Work task =>
Print all entries word for word.

▼

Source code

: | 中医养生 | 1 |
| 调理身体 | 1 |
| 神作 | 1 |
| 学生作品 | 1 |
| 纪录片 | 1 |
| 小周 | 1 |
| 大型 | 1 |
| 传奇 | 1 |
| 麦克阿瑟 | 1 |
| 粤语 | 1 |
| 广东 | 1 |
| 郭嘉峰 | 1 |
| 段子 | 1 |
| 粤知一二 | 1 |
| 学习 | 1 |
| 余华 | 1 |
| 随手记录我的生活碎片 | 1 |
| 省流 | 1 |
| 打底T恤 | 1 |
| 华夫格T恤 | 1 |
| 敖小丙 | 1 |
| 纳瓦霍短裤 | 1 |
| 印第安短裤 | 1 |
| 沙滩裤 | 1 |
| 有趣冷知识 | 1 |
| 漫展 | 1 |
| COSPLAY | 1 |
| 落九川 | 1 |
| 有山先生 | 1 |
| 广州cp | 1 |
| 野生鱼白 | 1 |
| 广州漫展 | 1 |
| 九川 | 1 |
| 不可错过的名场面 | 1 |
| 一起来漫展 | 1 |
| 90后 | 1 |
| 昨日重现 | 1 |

▲

Exercise response =>
Source code

: | 中医养生 | 1 |
| 调理身体 | 1 |
| 神作 | 1 |
| 学生作品 | 1 |
| 纪录片 | 1 |
| 小周 | 1 |
| 大型 | 1 |
| 传奇 | 1 |
| 麦克阿瑟 | 1 |
| 粤语 | 1 |
| 广东 | 1 |
| 郭嘉峰 | 1 |
| 段子 | 1 |
| 粤知一二 | 1 |
| 学习 | 1 |
| 余华 | 1 |
| 随手记录我的生活碎片 | 1 |
| 省流 | 1 |
| 打底T恤 | 1 |
| 华夫格T恤 | 1 |
| 敖小丙 | 1 |
| 纳瓦霍短裤 | 1 |
| 印第安短裤 | 1 |
| 沙滩裤 | 1 |
| 有趣冷知识 | 1 |
| 漫展 | 1 |
| COSPLAY | 1 |
| 落九川 | 1 |
| 有山先生 | 1 |
| 广州cp | 1 |
| 野生鱼白 | 1 |
| 广州漫展 | 1 |
| 九川 | 1 |
| 不可错过的名场面 | 1 |
| 一起来漫展 | 1 |
| 90后 | 1 |
| 昨日重现 | 1 |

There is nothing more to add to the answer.